» TASKS:
1/ Reproduce the part of the groundwater meeting minutes starting with "There was no public" and going on through "and 20,000 a/f.".
2/ In the groundwater meeting minutes, rewrite the paragraph beginning "Desatoff said when the base line is set" as a short bulleted list that keeps its main facts.
3/ Answer these questions from the groundwater meeting minutes:
(a) Which river appears to have blocked underground flows into and out of the Kings and Madera Sub Basins?
(b) How much is the Kings Sub Basin over-drafting per year?
(c) With whom would Desatoff like to partner on recharge projects?

» PASSAGE SHOWN:
----------------------------------------

There was no public comment and the minutes were approved. There was no directors’ reports and the meeting was turned over to Desatoff. He reported the San Joaquin River appears to have blocked underground flows both in and out of the Kings Sub Basin and the Madera Sub Basin. It does look like the Kings River isn’t providing the same benefits. The flow to the west puts the Westlands Sub Basin on the positive side of 100,000 a/f. The Kings Sub Basin is over-drafting 200,000 a/f per year and there is underground flow going to the Kaweah Sub Basin on the south side. Desatoff said CKGSA’s share of the overdraft is between 14,000 and 20,000 a/f.

Desatoff said when the base line is set determines a lot of how much blame goes around. A wet cool year helps as a baseline helps CKGSA achieve sustainability sooner as it reduces its share of the overdraft. He said if the sub basin coordination can allow the right baseline and the GSAs can share the floodwaters CID will be in pretty good shape. He’d like to partner with others outside the GSA on recharge projects. He has to show a use for the floodwater as soon as possible to make this happen.

----------------------------------------

» DATA EXCERPTS:
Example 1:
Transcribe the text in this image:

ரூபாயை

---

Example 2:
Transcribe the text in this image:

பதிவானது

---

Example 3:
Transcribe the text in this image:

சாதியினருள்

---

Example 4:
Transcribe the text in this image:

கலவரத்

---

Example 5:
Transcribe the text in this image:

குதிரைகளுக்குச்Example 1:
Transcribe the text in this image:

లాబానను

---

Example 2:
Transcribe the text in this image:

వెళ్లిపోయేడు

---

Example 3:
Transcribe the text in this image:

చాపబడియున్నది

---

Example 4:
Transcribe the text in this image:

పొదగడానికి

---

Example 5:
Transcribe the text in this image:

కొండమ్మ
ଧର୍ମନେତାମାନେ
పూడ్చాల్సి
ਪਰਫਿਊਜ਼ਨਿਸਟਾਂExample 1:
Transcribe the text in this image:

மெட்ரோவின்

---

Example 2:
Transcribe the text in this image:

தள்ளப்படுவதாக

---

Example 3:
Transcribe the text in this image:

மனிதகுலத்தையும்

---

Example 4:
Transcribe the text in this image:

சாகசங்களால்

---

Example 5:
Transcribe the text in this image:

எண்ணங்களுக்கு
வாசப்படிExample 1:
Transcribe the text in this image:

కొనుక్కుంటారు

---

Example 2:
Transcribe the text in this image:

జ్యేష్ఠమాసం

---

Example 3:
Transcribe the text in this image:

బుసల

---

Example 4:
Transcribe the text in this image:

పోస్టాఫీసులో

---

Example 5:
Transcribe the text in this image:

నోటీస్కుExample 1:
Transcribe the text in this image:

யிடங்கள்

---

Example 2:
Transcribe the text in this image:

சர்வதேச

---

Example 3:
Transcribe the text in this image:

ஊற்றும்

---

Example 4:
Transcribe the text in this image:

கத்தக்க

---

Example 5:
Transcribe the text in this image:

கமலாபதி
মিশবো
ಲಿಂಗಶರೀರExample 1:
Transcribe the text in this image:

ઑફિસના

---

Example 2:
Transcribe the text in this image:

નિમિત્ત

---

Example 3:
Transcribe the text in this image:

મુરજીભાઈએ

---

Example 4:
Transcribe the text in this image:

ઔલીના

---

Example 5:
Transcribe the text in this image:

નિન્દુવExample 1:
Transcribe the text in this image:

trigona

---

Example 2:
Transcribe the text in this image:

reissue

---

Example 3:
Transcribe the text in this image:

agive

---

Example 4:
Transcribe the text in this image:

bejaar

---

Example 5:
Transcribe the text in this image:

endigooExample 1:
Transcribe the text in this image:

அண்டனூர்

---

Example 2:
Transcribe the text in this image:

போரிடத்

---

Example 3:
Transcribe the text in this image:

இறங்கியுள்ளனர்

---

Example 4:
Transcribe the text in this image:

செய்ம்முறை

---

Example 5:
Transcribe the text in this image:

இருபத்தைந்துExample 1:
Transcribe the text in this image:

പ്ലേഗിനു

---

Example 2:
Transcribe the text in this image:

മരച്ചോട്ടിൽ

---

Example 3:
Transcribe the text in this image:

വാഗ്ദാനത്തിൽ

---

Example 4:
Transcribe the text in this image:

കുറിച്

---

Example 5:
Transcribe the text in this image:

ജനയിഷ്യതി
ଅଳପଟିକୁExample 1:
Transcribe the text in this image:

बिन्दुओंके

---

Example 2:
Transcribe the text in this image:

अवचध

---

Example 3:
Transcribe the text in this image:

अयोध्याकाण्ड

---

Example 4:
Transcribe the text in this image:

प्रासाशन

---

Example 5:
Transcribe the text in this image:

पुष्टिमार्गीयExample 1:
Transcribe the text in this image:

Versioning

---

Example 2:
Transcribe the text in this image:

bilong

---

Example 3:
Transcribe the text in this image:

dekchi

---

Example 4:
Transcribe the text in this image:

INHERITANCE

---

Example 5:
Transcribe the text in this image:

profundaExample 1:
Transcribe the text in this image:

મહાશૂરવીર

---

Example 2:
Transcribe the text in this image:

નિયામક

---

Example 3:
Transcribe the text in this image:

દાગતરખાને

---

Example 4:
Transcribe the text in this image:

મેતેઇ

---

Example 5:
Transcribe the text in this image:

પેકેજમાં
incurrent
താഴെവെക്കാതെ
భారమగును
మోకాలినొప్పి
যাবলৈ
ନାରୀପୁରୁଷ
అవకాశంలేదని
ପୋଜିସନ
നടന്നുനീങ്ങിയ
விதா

----------------------------------------

» ANSWERS IN ORDER:
1/
There was no public comment and the minutes were approved. There was no directors’ reports and the meeting was turned over to Desatoff. He reported the San Joaquin River appears to have blocked underground flows both in and out of the Kings Sub Basin and the Madera Sub Basin. It does look like the Kings River isn’t providing the same benefits. The flow to the west puts the Westlands Sub Basin on the positive side of 100,000 a/f. The Kings Sub Basin is over-drafting 200,000 a/f per year and there is underground flow going to the Kaweah Sub Basin on the south side. Desatoff said CKGSA’s share of the overdraft is between 14,000 and 20,000 a/f.

2/
- When the baseline is set largely determines how much blame is assigned.
- A wet, cool baseline year would help CKGSA reach sustainability sooner by reducing its share of the overdraft.
- CID will be in good shape if sub basin coordination allows the right baseline and the GSAs can share floodwaters.
- Desatoff would like to partner with others outside the GSA on recharge projects.
- To make this happen, he must show a use for the floodwater as soon as possible.

3/
(a) The San Joaquin River.
(b) 200,000 a/f per year.
(c) Others outside the GSA.